**Listed entries:**

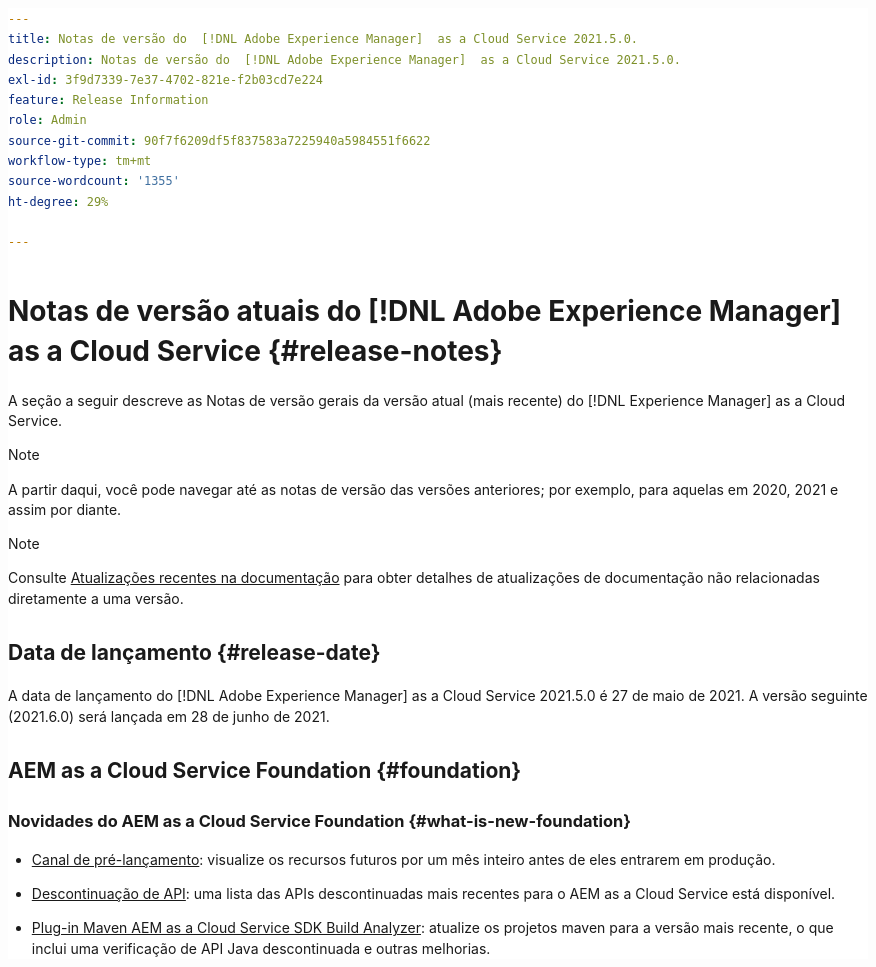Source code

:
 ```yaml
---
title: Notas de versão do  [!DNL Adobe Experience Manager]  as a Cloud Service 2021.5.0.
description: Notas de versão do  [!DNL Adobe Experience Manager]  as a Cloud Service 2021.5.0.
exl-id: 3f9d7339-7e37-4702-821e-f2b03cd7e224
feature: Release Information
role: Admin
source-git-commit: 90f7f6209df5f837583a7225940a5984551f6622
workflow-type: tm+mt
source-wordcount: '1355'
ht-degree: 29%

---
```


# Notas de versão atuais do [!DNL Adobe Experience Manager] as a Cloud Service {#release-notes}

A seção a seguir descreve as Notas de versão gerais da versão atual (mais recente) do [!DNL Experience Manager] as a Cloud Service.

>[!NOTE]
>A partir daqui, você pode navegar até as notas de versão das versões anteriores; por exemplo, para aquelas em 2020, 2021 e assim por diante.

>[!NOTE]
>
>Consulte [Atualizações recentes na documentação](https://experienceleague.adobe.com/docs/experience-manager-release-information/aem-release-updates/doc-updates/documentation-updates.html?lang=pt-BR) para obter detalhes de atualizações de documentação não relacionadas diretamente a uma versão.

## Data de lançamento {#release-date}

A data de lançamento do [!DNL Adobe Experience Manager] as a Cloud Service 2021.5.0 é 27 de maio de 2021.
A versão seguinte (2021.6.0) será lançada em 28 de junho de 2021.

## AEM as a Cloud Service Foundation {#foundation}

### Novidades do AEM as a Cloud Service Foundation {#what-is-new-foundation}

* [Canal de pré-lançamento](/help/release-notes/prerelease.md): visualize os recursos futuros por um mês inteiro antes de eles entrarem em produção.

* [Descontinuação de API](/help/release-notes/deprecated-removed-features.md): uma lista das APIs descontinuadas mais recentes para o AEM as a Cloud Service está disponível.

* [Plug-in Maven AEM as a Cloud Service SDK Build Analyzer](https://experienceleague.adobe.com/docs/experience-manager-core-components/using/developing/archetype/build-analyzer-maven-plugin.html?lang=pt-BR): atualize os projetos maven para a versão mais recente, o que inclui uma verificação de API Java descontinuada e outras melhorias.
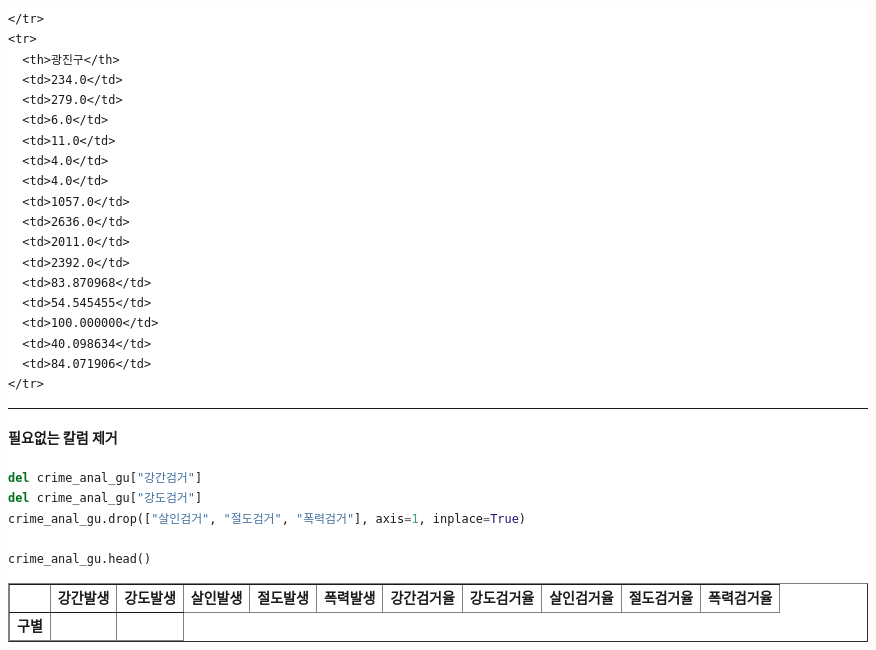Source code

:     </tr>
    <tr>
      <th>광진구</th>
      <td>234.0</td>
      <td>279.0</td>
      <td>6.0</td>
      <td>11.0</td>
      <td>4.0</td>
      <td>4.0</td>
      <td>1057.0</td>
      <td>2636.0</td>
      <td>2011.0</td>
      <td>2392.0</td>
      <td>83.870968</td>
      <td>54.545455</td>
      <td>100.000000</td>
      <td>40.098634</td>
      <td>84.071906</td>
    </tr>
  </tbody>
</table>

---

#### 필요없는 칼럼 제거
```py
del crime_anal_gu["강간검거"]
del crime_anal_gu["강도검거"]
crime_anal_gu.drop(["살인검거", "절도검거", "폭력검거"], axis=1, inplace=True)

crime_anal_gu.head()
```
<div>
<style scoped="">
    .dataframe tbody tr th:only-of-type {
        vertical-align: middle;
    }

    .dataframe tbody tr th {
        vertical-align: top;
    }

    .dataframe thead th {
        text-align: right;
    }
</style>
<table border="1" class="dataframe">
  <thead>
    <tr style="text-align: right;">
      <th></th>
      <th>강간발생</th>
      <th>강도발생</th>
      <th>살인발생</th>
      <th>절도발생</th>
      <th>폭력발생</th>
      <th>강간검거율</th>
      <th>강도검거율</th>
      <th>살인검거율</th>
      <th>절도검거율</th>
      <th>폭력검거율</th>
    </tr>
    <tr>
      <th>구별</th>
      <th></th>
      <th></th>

**Exercise prompt:** Pick from the records each line that contains the word "lançamento" and show it.

**Finished exercise:**
## Data de lançamento {#release-date}
A data de lançamento do [!DNL Adobe Experience Manager] as a Cloud Service 2021.5.0 é 27 de maio de 2021.
* [Canal de pré-lançamento](/help/release-notes/prerelease.md): visualize os recursos futuros por um mês inteiro antes de eles entrarem em produção.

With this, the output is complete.